In reality, not only is no so-called “genocide” occurring in the Tigray Region – and if anything, ethnic cleansing and disturbing signs of a genuine genocide are evidenced through the TPLF's indiscriminate killings of non-ethnic-Tigrayans in the Afar and Amhara Regions that they invaded over the summer – but Ethiopia isn't weaponizing its wheat. To the contrary, it ambitiously aspires to become more agriculturally self-sufficient in order to reduce its dependence on such imports that hostile foreign forces could weaponize against it.

Despite its representatives' regular rhetoric to the contrary, the West is actually opposed to Global South nations like Ethiopia ever sustainably ensuring food security. One underdiscussed aspect of the American Hybrid War on Ethiopia is how it politicizes agricultural issues – in this case food aid – as part of its increasingly intensifying information war against that country.
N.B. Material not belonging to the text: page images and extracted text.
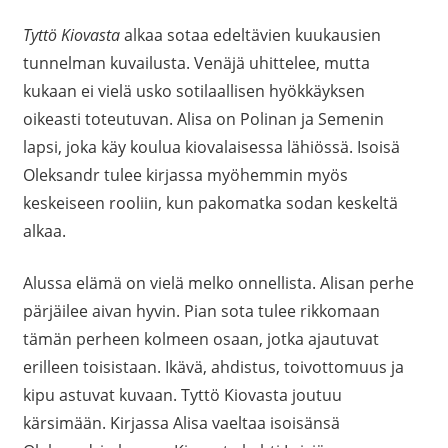
Tyttö Kiovasta
alkaa sotaa edeltävien kuukausien
tunnelman kuvailusta. Venäjä uhittelee, mutta
kukaan ei vielä usko sotilaallisen hyökkäyksen
oikeasti toteutuvan. Alisa on Polinan ja Semenin
lapsi, joka käy koulua kiovalaisessa lähiössä. Isoisä
Oleksandr tulee kirjassa myöhemmin myös
keskeiseen rooliin, kun pakomatka sodan keskeltä
alkaa.
Alussa elämä on vielä melko onnellista. Alisan perhe
pärjäilee aivan hyvin. Pian sota tulee rikkomaan
tämän perheen kolmeen osaan, jotka ajautuvat
erilleen toisistaan. Ikävä, ahdistus, toivottomuus ja
kipu astuvat kuvaan. Tyttö Kiovasta joutuu
kärsimään. Kirjassa Alisa vaeltaa isoisänsä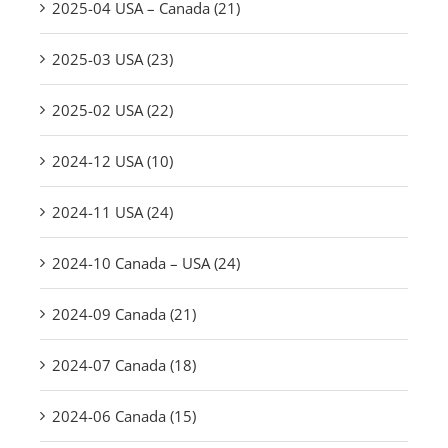
2025-04 USA – Canada (21)
2025-03 USA (23)
2025-02 USA (22)
2024-12 USA (10)
2024-11 USA (24)
2024-10 Canada – USA (24)
2024-09 Canada (21)
2024-07 Canada (18)
2024-06 Canada (15)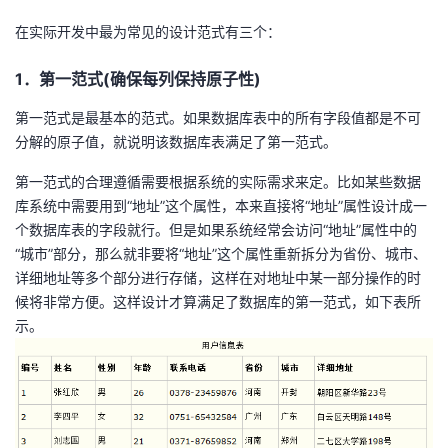
在实际开发中最为常见的设计范式有三个：
者
1．第一范式(确保每列保持原子性)
我
第一范式是最基本的范式。如果数据库表中的所有字段值都是不可
的
我
分解的原子值，就说明该数据库表满足了第一范式。
博
的
我
第一范式的合理遵循需要根据系统的实际需求来定。比如某些数据
库系统中需要用到“地址”这个属性，本来直接将“地址”属性设计成一
客
论
的
我
个数据库表的字段就行。但是如果系统经常会访问“地址”属性中的
“城市”部分，那么就非要将“地址”这个属性重新拆分为省份、城市、
坛
圈
的
我
详细地址等多个部分进行存储，这样在对地址中某一部分操作的时
候将非常方便。这样设计才算满足了数据库的第一范式，如下表所
子
直
的
我
示。
我
播
活
的
我
动
关
的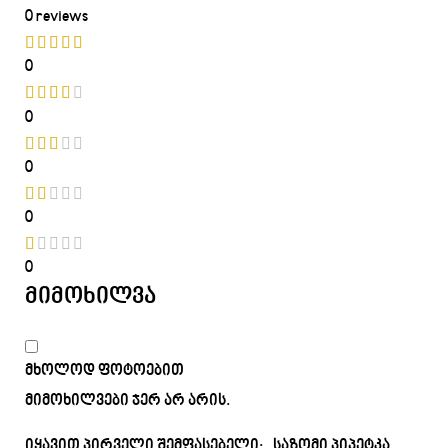
0 reviews
0
0
0
0
0
მიმოხილვა
მხოლოდ ფოტოებით
მიმოხილვები ჯერ არ არის.
იყავით პირველი შემფასებელი: „საზომი პიპეტკა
Not only does it understand how emotive this issue is for the international audience in terms of shaping their perceptions, but it also knows its importance inside Ethiopia.

The BBC's report notes that the country imports a quarter of its wheat, approximately a quarter of which (so around 6% of its total) it receives as food aid, mostly from the US. Although this ratio might not seem too significant, it can still have a powerful impact on domestic stability during the ongoing conflict if it's instrumentalized to put further pressure on the government. This agricultural aspect of the American Hybrid War on Ethiopia is also inextricably connected to the economic war against it.

As Ethiopia attempts to reduce its dependence on foreign food aid, it must first seriously consider switching suppliers in order to not remain as vulnerable to the West's possible weaponization of this aid during the interim. Russia has become an agricultural superpower in recent years, ironically enough largely due to its response to Western sanctions according to President Putin during his remarks at the latest Valdai Club plenary session. It should therefore have more than enough supply to meet Ethiopia's needs.

The Eurasian Great Power is incomparably more politically reliable than the West as evidenced by its support of Ethiopia during its ongoing anti-terrorist campaign in Tigray. The two countries even signed a military agreement over the summer which aims to revive their Soviet-era strategic partnership. From the Ethiopian perspective, it would be wise to rely more on Russian wheat imports – including through possible food aid – than on Western ones while it transitions towards sustainably ensuring its food security, which will take time.

Altogether, PM Abiy's comments about wheat shouldn't be politicized, but praised. He deserves to be applauded for his ambitious vision of reducing Ethiopia's dependence on foreign imports. Precisely because this is against Western interests, especially in the context of the American Hybrid War on Ethiopia, the issue is being politicized so as to manipulate foreign perceptions of him and his government. Be that as it may, the reality is that Ethiopia is becoming more sovereign under his leadership, which can inspire other African countries.